FURCY, 15 Février – Les photos du carnaval du Cap-Haïtien sont plutôt pauvres en signification. Des chars musicaux et quelques groupes de danseurs sans plus.
Mais pas de ‘bèf’ (bœufs), ni d’indiens – de Caonabo, Cotubanama ou du Xaragua, pas de morts-vivants (‘vivi griyen dan’), pas de monstres, pas de Choucoune, pas de loups-garous, pas de ‘mèt kalfou’, pas de ‘tresser rubans’. Même pas une ‘la maillote’. Bref, où est le patrimoine culturel, où est le passé historique joliment rendu avec humour qui est le propre du carnaval haïtien ?
Le carnaval dit décentralisé, à sa deuxième édition, semble avoir déjà vécu. Même quand le public se déchaine, même quand c’est, comme on dit, succès plus foule, il n’empêche ce n’est pas ça le carnaval. Et avant peu de temps il n’en restera rien qui ressemble de près ni de loin à un carnaval. Sauf à prendre le mot dans son sens le plus péjoratif. Une affaire sans aucun sens.
Un étalage croustillant …
Car partout le carnaval c’est un héritage culturel accumulé au cours des ans, au fil des siècles. A Venise on ne saurait remplacer le masque de Casanova par celui de Superman. Ni à la Nouvelle Orléans la trompette de Louis Armstrong ouvrant le défilé à travers les rues du Vieux quartier - par la musique Nu Jazz de Berlin.
A Rio, la danse samba est apprise très tôt aux tout petits.
A Jacmel ce sont les monstres en papier mâché remontant aux temps les plus anciens.
Tandis que le carnaval de Port-au-Prince est un étalage croustillant de nos travers politiques et sociaux : les ‘chaloska’ armés d’un nerf de bœuf ou ‘rigouaze’ mettant tous en fuite (du Général Charles Oscar qui a fusillé tous les prisonniers politiques d’ordre du président Vilbrun Guillaume Sam précipitant l’occupation américaine du pays en 1915) ; ‘Choucoune’, notre brunette replète chantée par le poète Oswald Durand ; les ‘têtes Lescot’, rappelant le mouvement d’abord socio-culturel qui renversa en 1946 le président Elie Lescot. L’humour à la place des pneus enflammés. Etc.
Où est tout cela ?
Gonaïviades comme Olympiades …
Le carnaval dit décentralisé est peut-être un événement important, qu’il atteigne même son but d’attirer des touristes qu’il n’est pas pour autant un carnaval.

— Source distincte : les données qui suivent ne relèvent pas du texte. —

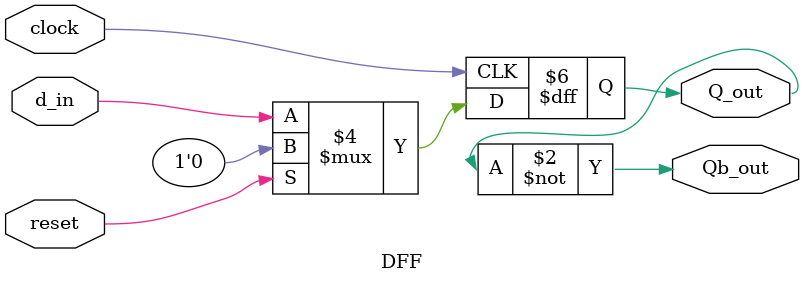
<source format=v>
/********************************************************************************************
Copyright 2019 - Maven Silicon Softech Pvt Ltd. 
 
All Rights Reserved.

This source code is an unpublished work belongs to Maven Silicon Softech Pvt Ltd.

It is not to be shared with or used by any third parties who have not enrolled for our paid training 

courses or received any written authorization from Maven Silicon.


Webpage     :      www.maven-silicon.com

Filename    :	   dff.v   

Description :      Delay Flipflop

Author Name :      Susmita

Version     :      1.0
*********************************************************************************************/
 
module DFF(clock,
	   reset,
	   d_in,
	   Q_out,
	   Qb_out);

   //Step1 : Declare Port Directions
   input clock,reset,d_in;
   output reg Q_out;
   output Qb_out;

   /*Understand the Behaviour of D flip-flop &
   check the coding style of synchronous reset*/

   always@(posedge clock)
      begin
	 if(reset)
	    Q_out <= 1'b0;
	 else
	    Q_out <= d_in;
	 end

   //Step2 : Write the logic for Qbar				
   assign Qb_out = ~Q_out;
							
							
				 
endmodule          



</source>
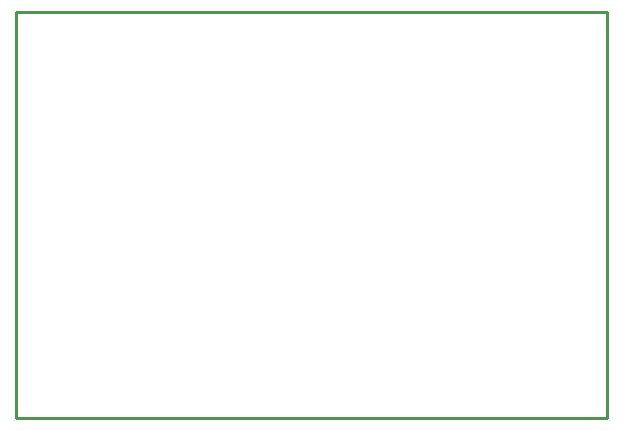
<source format=gbr>
G04 EAGLE Gerber RS-274X export*
G75*
%MOMM*%
%FSLAX34Y34*%
%LPD*%
%IN*%
%IPPOS*%
%AMOC8*
5,1,8,0,0,1.08239X$1,22.5*%
G01*
%ADD10C,0.254000*%


D10*
X0Y5000D02*
X500000Y5000D01*
X500000Y349300D01*
X0Y349300D01*
X0Y5000D01*
M02*

</source>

Pourquoi appeler carnaval ce qui ne l’est pas ? Pire, qui détruit le carnaval. Car en négligeant, ou méprisant, tout le reste pour lui consacrer la presque totalité des ressources, on tue le vrai carnaval.
Les masques de Jacmel préparés de longue main ; du carnaval de Port-au-Prince depuis longtemps déjà en voie de disparition mais ressuscité de temps à autre (dernier en date le carnaval de 2005 avec des organisateurs avertis), sur tout cela il faut faire une croix.
Tout cela au profit d’un événement décidé d’en haut, sans aucune relation avec l’imagination populaire, ni avec la culture nationale, mais qu’il est toujours possible de réussir, soit. Sauf que, appelez-le comme vous voulez, mais ce n’est pas le carnaval. Pourquoi pas : fête de la musique, festival Compas, tout ce qu’on veut ? Selon la ville qui l’abrite : les Jérémiades ou les Gonaïviades comme autrefois les Olympiades etc.
Mieux, pourquoi ne pas faire venir un ‘Rosmaning’ comme autrefois (des romanichels) pour faire le tour du pays et amuser grands et petits. Ces derniers en garderont au moins le souvenir toute leur vie.
Evidemment toutes ces considérations ne changeront rien. Il faut plus que ça pour arrêter la dégringolade. Serait-ce culturellement parlant.